2 cups.         Cooked Rice (made the night before, offered to the side)

Preparation:

Pre-Game:

The night before I started the soup and brought it to 90% completion.

First I started the roux in a sauce pan over med heat, steadfast at the stir. When it reached the color of peanut butter (about 10 minutes & 1/2 bottle of sam Adams). I removed it from the stove and allowed it to cool (stirring now and then to keep it smooth). The color darkened to about the color of milk chocolate.

In a stock pot (the main event) Saute (in enough oil to get the job done)
Onions, Celery, Bell Pepper, Garlic. Once sofened, add All dry herbs and spices, when aromatic, add tomatos and stock, bring to a boil and simmer.

While this is going on I stir fried the sausage and chicken in a separate skillet (the point was to try to develop some depth of flavor by making the meats golden brown and delicious). Once cooked, I added the meats to the stock and continued to simmer. At this point I added the roux and allowed the stew to thicken.

Again in a separate skillet I sauted the shrimp and the okra but did not add them to the soup.

chilled all and packed in ice over night. (Three Sam's Down)

Game day:

I brought the Gumbo to the boil and added the cooked shrimp and fried okra to the pot. Bit of a simmer and let her rip!

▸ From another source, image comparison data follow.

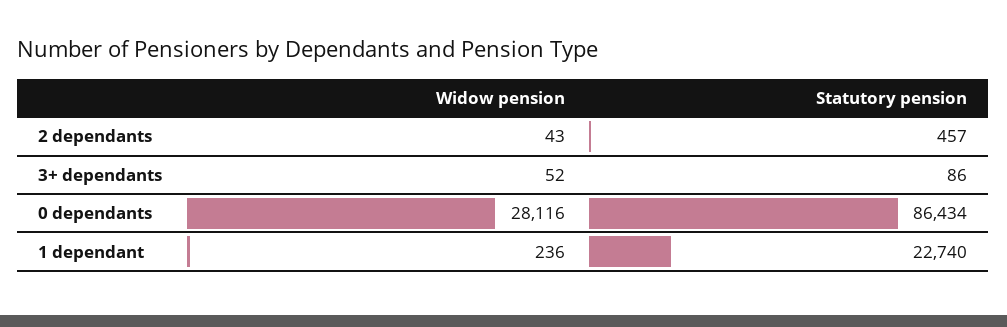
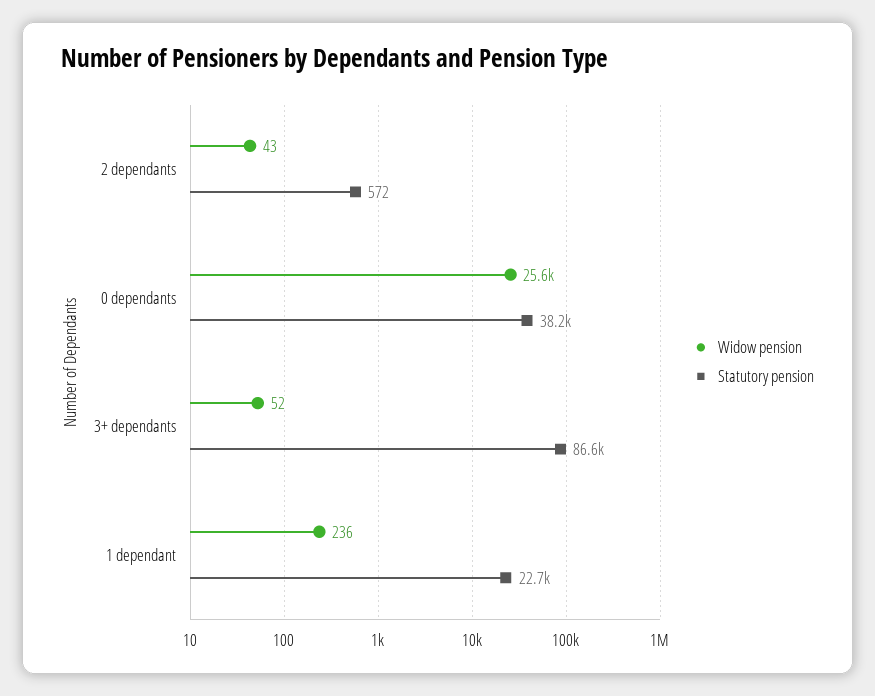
  {
    "Widow pension": {
      "2 dependants": 43,
      "3+ dependants": 52,
-     "0 dependants": 28116,
+     "0 dependants": 25600,
      "1 dependant": 236
    },
    "Statutory pension": {
-     "2 dependants": 457,
+     "2 dependants": 572,
-     "3+ dependants": 86,
+     "3+ dependants": 86600,
-     "0 dependants": 86434,
+     "0 dependants": 38200,
      "1 dependant": 22740
    }
  }

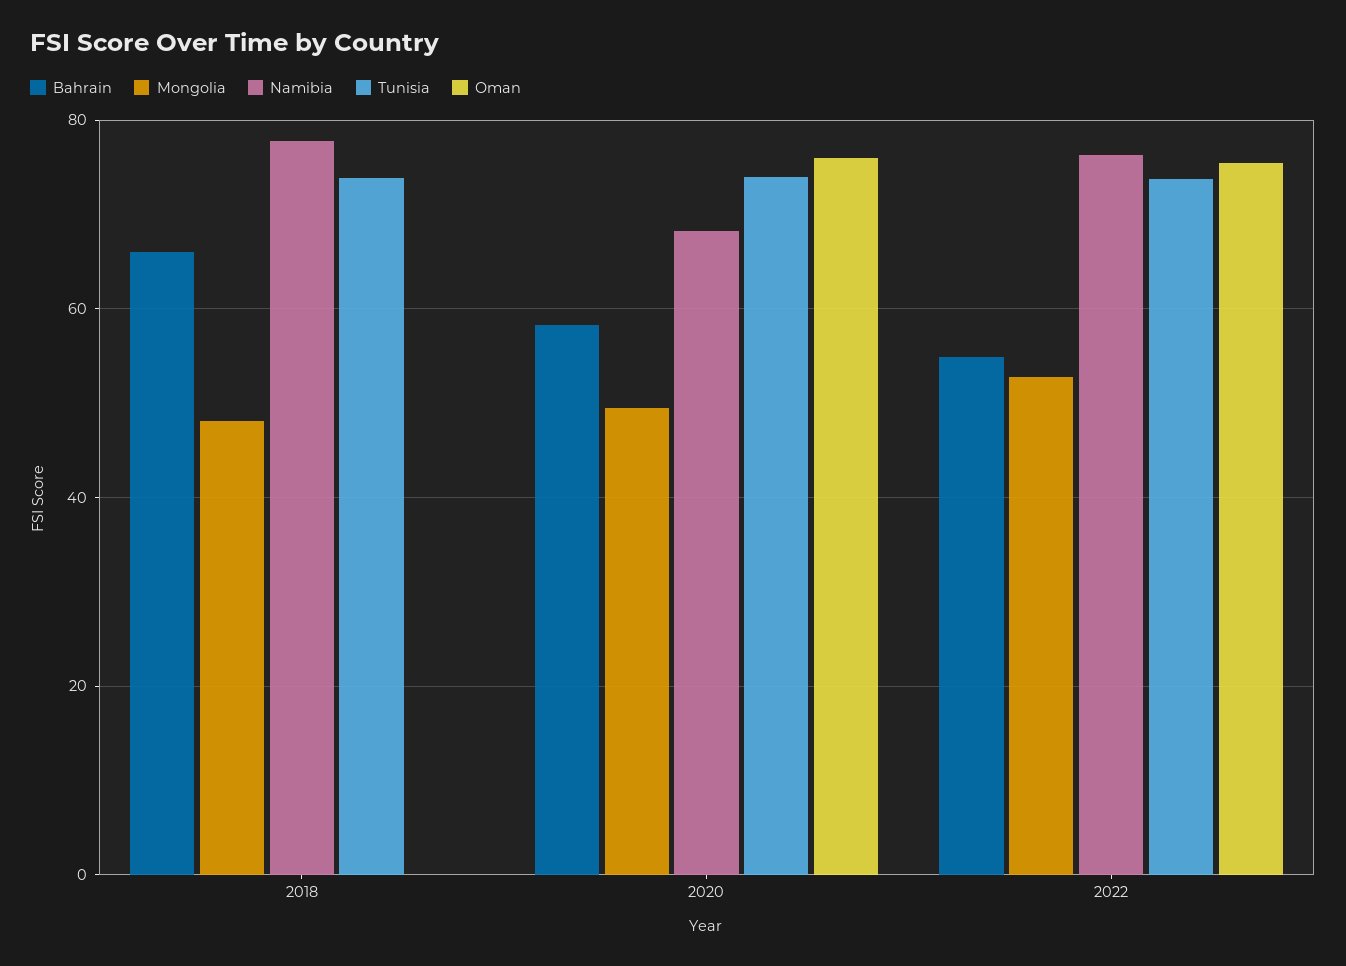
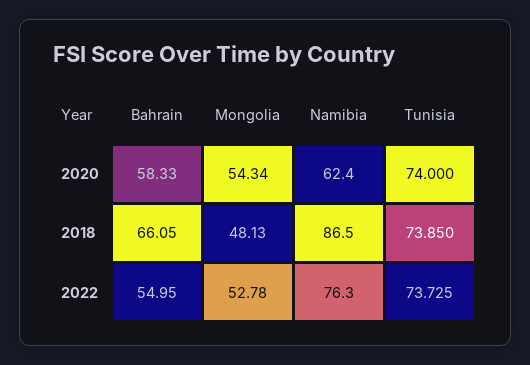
  {
    "Bahrain": {
      "2018": 66.05,
      "2020": 58.33,
      "2022": 54.95
    },
    "Mongolia": {
      "2018": 48.13,
-     "2020": 50,
+     "2020": 54.34,
      "2022": 52.78
    },
    "Namibia": {
-     "2018": 78,
+     "2018": 86.5,
-     "2020": 68,
+     "2020": 62.4,
      "2022": 76.3
    },
    "Tunisia": {
      "2018": 73.85,
      "2020": 74,
      "2022": 73.725
-   },
+   }
-   "Oman": {
-     "2018": 0,
-     "2020": 76,
-     "2022": 76
-   }
  }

Firsthyme Gumbo was Souper!

Thanks again for your help!!!!

 8)    8) 
RAK


----------



## Juliev (Oct 3, 2004)

Wow... sounds like a great gumbo!! Glad you had fun, but sorry to hear your guys lost it    .. you do this every week, right?  if so, sounds like a way that you can really get creative... keep us posted on what you do or if you need any other ideas.


----------



## mudbug (Oct 3, 2004)

Awesome job, firsthyme.  Well executed, and with all the good stuff included.  Personally, I would have done a whole Sam while stirring the roux, but maybe I drink faster than you....


----------